A PhD position is open in the Machine Learning Group QARMA at the Computer Science Lab of Aix-Marseille University. The position is available for 3 years starting November or December 2024. Information about the QARMA Group can be found at https://qarma.lis-lab.fr.
The PhD project is funded by the MLChem project of the AMidex Foundation.
Description: This project forms part of a collaboration between machine learners and theoretical chemists in Aix-Marseille University (AMU), with the aim of developing highly accurate Machine Learning (ML) models to enable fast and reliable Nonadiabatic molecular dynamics (NAMD). The challenge faced is to increase the accuracy of the ML predictions for any molecular geometries using physics-informed ML models based on sophisticated learning techniques. By benchmarking several existing ML models developed for ground-state MD, previous investigations revealed that when applied to NAMD, these ML models have significant errors in specific PES regions, degrading ML-NAMD [1,2]. To ensure ML-NAMD quality, our goal is to achieve a higher prediction accuracy by exploring sophisticated physics-informed ML models [3]. The aim of this PhD work is to develop new ML models combining previous findings in pure ML dealing with multitask learning [4] and gradient learning [5] with the more recent results in physics-informed ML in order to improve the prediction of excited-state energy gradients for unseen molecular geometries.
Building upon recent progresses made in the field [6, 7, 8, 9, 10], we will explore advanced techniques at all levels of the data science pipeline, aiming to systematically improve the quality of the ML model to fulfill the tight accuracy requirements in force predictions for NAMD simulations. By introducing the training paradigm of multitask learning and gradient learning, one can boost the performance of an ML model. Multitask learning is a paradigm where multiple tasks are learned simultaneously to improve the generalization performance of a learning task with the help of other related tasks.
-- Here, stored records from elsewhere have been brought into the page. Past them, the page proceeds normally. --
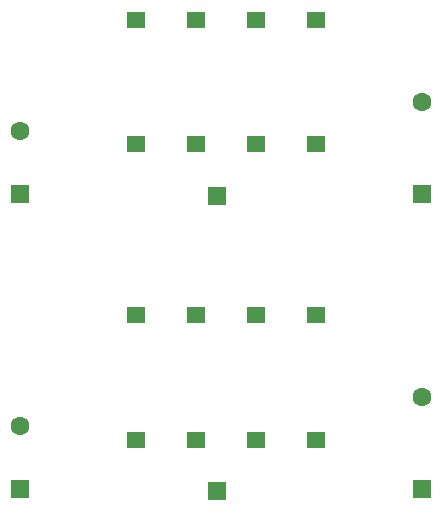
<source format=gts>
G04 #@! TF.GenerationSoftware,KiCad,Pcbnew,8.0.3*
G04 #@! TF.CreationDate,2024-06-27T10:28:22+02:00*
G04 #@! TF.ProjectId,145MHz_BPF,3134354d-487a-45f4-9250-462e6b696361,rev?*
G04 #@! TF.SameCoordinates,Original*
G04 #@! TF.FileFunction,Soldermask,Top*
G04 #@! TF.FilePolarity,Negative*
%FSLAX46Y46*%
G04 Gerber Fmt 4.6, Leading zero omitted, Abs format (unit mm)*
G04 Created by KiCad (PCBNEW 8.0.3) date 2024-06-27 10:28:22*
%MOMM*%
%LPD*%
G01*
G04 APERTURE LIST*
G04 Aperture macros list*
%AMRoundRect*
0 Rectangle with rounded corners*
0 $1 Rounding radius*
0 $2 $3 $4 $5 $6 $7 $8 $9 X,Y pos of 4 corners*
0 Add a 4 corners polygon primitive as box body*
4,1,4,$2,$3,$4,$5,$6,$7,$8,$9,$2,$3,0*
0 Add four circle primitives for the rounded corners*
1,1,$1+$1,$2,$3*
1,1,$1+$1,$4,$5*
1,1,$1+$1,$6,$7*
1,1,$1+$1,$8,$9*
0 Add four rect primitives between the rounded corners*
20,1,$1+$1,$2,$3,$4,$5,0*
20,1,$1+$1,$4,$5,$6,$7,0*
20,1,$1+$1,$6,$7,$8,$9,0*
20,1,$1+$1,$8,$9,$2,$3,0*%
G04 Aperture macros list end*
%ADD10RoundRect,0.250000X0.550000X-0.550000X0.550000X0.550000X-0.550000X0.550000X-0.550000X-0.550000X0*%
%ADD11C,1.600000*%
%ADD12RoundRect,0.250000X-0.550000X-0.550000X0.550000X-0.550000X0.550000X0.550000X-0.550000X0.550000X0*%
%ADD13R,1.524000X1.397000*%
G04 APERTURE END LIST*
D10*
X88000000Y-91800000D03*
D11*
X88000000Y-86500000D03*
D12*
X104700000Y-92000000D03*
D10*
X122000000Y-91800000D03*
D11*
X122000000Y-84000000D03*
D13*
X113080000Y-77094500D03*
X113080000Y-87635500D03*
X108000000Y-77094500D03*
X108000000Y-87635500D03*
X102920000Y-77094500D03*
X102920000Y-87635500D03*
X97840000Y-77094500D03*
X97840000Y-87635500D03*
X113080000Y-52094500D03*
X113080000Y-62635500D03*
X108000000Y-52094500D03*
X108000000Y-62635500D03*
X102920000Y-52094500D03*
X102920000Y-62635500D03*
X97840000Y-52094500D03*
X97840000Y-62635500D03*
D10*
X122000000Y-66800000D03*
D11*
X122000000Y-59000000D03*
D12*
X104700000Y-67000000D03*
D10*
X88000000Y-66800000D03*
D11*
X88000000Y-61500000D03*
M02*

</source>
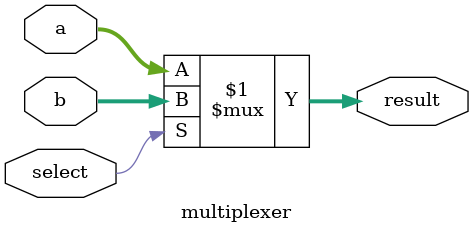
<source format=v>
module multiplexer(a,b,select,result);
	parameter size = 64;
    input [size -1:0] a;
    input [size -1:0] b;
    input select;
    output[size -1:0] result;
	
     assign result = (select)? b : a;
endmodule 
</source>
While the typical protocol for ML-NAMD is to train one model independently to predict each state’s PES energy, gradient, and couplings, ML-NAMD could significantly benefit from multitask extensions, which have not been employed up to now. Gradient learning is a less known but potentially valuable framework where the goal is to learn the gradient of a classification or a regression function, with or without supervision. In addition to the conventional learning of the energy using gradient information, we will explore strategies based on explicitly learning the gradient function, starting from neural networks in a multioutput and multitask setting and expanding to other designs. Gradient learning may be pivotal to inferring geometry and statistical dependence in the predictive ML-NAMD.
[1] Mukherjee et al. Philos Trans R Soc A 2022, 380, 20200382. https://doi.org/10.1098/rsta.2020.0382
[2] Pinheiro Jr et al. Chem Sci 2021, 12, 14396. www.doi.org/10.1039/d1sc03564a
[3] Karniadakis et al. Nat Rev Phys 2021, 3, 422. www.doi.org/10.1038/s42254-021-00314-5
[4] Crawshaw. arXiv 2020, in press. www.doi.org/10.48550/ARXIV.2009.09796
[5] Wu et al. J Mach Learn Res 2010, 11, 2175, https://jmlr.org/papers/v11/wu10a.html
[6] Gilmer et al. ICML 2017. https://proceedings.mlr.press/v70/gilmer17a
[7] Batatia et al. NeurIPS 2022, 11423-11436. https://dl.acm.org/doi/10.5555/3600270.3601100
[8] Batzner et al. Nat Comm. 2022, 13.1, 2453. https://doi.org/10.1038/s41467-022-29939-5
[9] Thölke et al. ICLR, 2022. https://openreview.net/forum?id=zNHzqZ9wrRB
[10] Ishiai et al. J Chem Theory Comput 2024, 819-831. https://doi.org/10.1021/acs.jctc.3c00995
Supervisors:
- Prof. Thierry Artières, Machine Learning team (QARMA), Computer Science lab (LIS, CNRS), Aix-Marseille University, Ecole Centrale Marseille thierry.artieres@lis-lab.fr
- Prof. Mario Barabati, Theoretical Chemistry team, Institut de Chimie Radicalaire (ICM, CNRS), Aix-Marseille University mario.barbatti@univ-amu.fr
- Prof. Hachem Kadri, Machine Learning team (QARMA), Computer Science lab (LIS, CNRS), Aix-Marseille University hachem.kadri@lis-lab.fr
Selection Criteria: We are looking for a highly motivated candidate with a master degree in machine learning or quantum chemistry. Experience in the use of machine learning in chemistry would be strongly appreciated. Good knowledge of deep learning frameworks. Strong communication, data presentation and visualization skills. Strong motivation to advance the project by pro-actively developing personal ideas.
Application procedure: All the correspondence regarding this position, including informal inquiry and formal application, should be addressed to Prof. Hachem Kadri.
Applications must include:
1) A cover letter detailing how you meet the selection criteria for the post;
2) A complete academic CV;
3) Master’s transcripts;
3) A sample of scientific output, e.g. a chapter of the thesis;
4) The e-mail contacts of at least two referees who have agreed to provide a reference letter;
Review of the applications will start on the 1st of October at the latest and the position will remain open until a suitable candidate is identified. A first round of interviews is expected to be held no later than mid October and will be held remotely.